Speaking of which, the bonus material can be found entirely on a second disc. Only three featurettes are new for this release, with two more brought over from the previous edition. The enjoyable "Behind the Gates" bits that were on the earlier three Centennial Collection titles haven't been continued. Here's a breakdown of what we do have:

"Kay Thompson: Think Pink!" (26:35) - New for this release, and quite informative, the life of Kay Thompson is explored. From being head of the MGM song department to writing the "Eloise" books and, of course, playing a significant part in the success of Funny Face, Thompson was a fascinating lady who's given some well-deserved attention here.

"This Is VistaVision" (24:39) - Also new, but strangely unconcerned with Funny Face aside from the fact that the film utilised Paramount's widescreen process. The featurette goes into some detail about the studio's short-lived innovation that made the negative larger by using 8 perforations, putting the frame at 1.85:1. Mention is made of VistaVision's revival when it was used for Star Wars, and we hear a rambling story about To Catch a Thief. Still, this is a nice way to appease those fans who have little interest in the fashion industry.

"Fashion Photographers Exposed" (17:52) - Everyone else gets this, which goes behind the scenes of a magazine fashion shoot. Several people are interviewed, including a couple of photographers and a make-up stylist. There's some discussion of Richard Avedon's influence on the film and generally in the industry. It certainly fits with the movie.

"The Fashion Designer and His Muse" (8:07) - A featurette that returns from the 50th Anniversary edition, it takes a broad look at the enduring relationship between Audrey Hepburn and her designer of choice Hubert de Givenchy. Fluffy, and the kind of thing where a wedding dress is described as "daring."

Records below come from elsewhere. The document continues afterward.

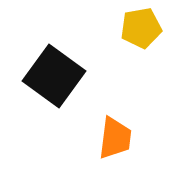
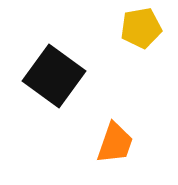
orange trapezoid: moved 5 px down; rotated 12 degrees clockwise
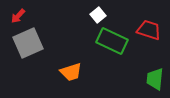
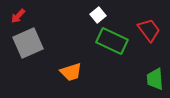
red trapezoid: rotated 35 degrees clockwise
green trapezoid: rotated 10 degrees counterclockwise
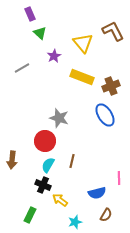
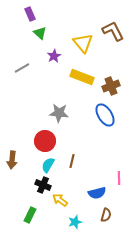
gray star: moved 5 px up; rotated 12 degrees counterclockwise
brown semicircle: rotated 16 degrees counterclockwise
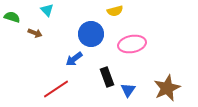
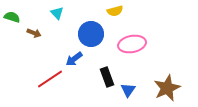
cyan triangle: moved 10 px right, 3 px down
brown arrow: moved 1 px left
red line: moved 6 px left, 10 px up
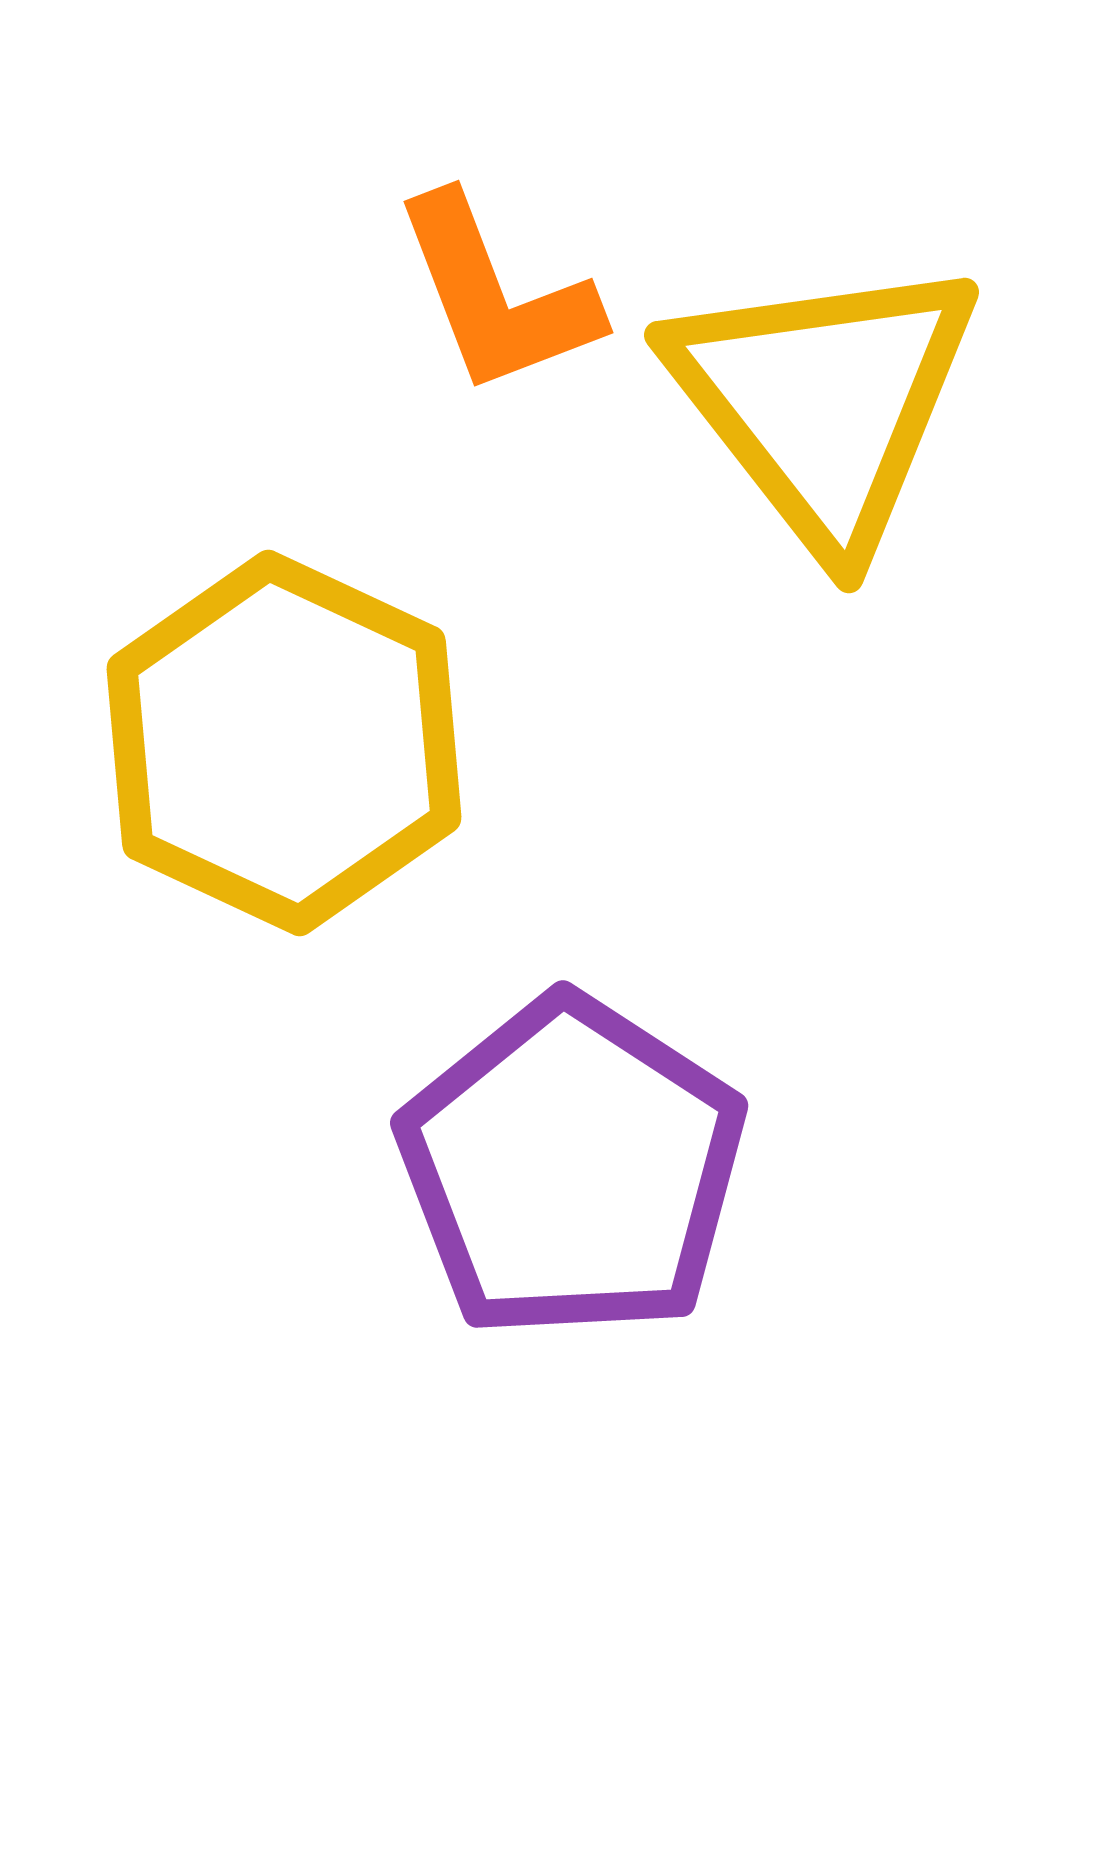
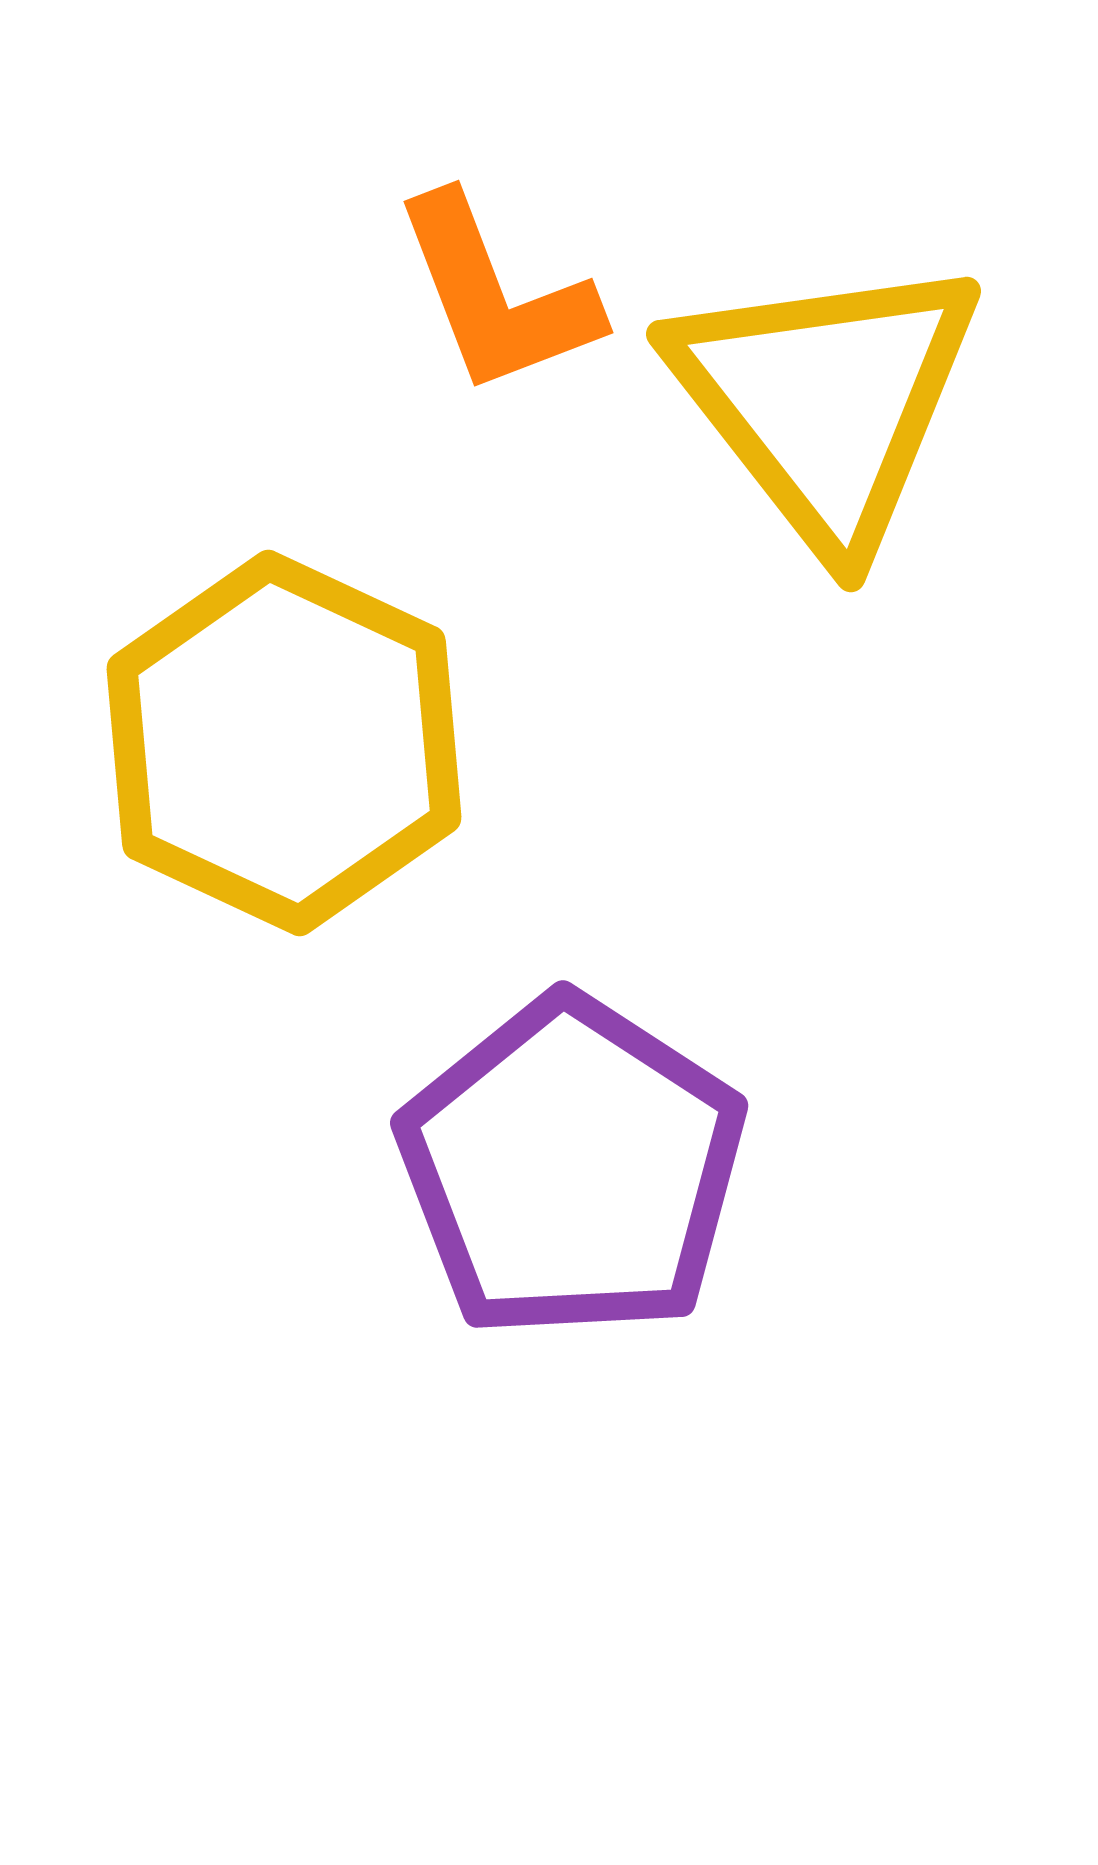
yellow triangle: moved 2 px right, 1 px up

"Parisian Dreams" (7:38) - Another carryover from the last Funny Face DVD, this is a fairly unhelpful piece with the focus mostly on the film's Paris setting. Talking head film professor Drew Casper overly dominates by stating the obvious.

"Paramount in the '50s" (9:33) - The same stroll down the studio's memory lane that's found its way onto numerous titles. It remains of poor video quality and questionable worth.

Original Theatrical Trailer (2:20)

Galleries - A collection of 22 stills from Production, 25 from The Movie, and another 22 of Publicity. The quality of the pictures looks a little ruddy and off.

Booklet - An eight-page insert with two pages of text and the remainder occupied by photos.

Final Thoughts

Those who already have the 50th Anniversary edition of Funny Face may have a difficult time justifying this barely improved entry in Paramount's Centennial Collection series. The film here is given its own disc so the transfer may be a slight bettering of the earlier release, but the price tag is a bit higher and only three additional featurettes are added. I'd like to see Paramount continue with its Centennial Collection titles, but the studio really should consider delving deeper to make them more worthwhile.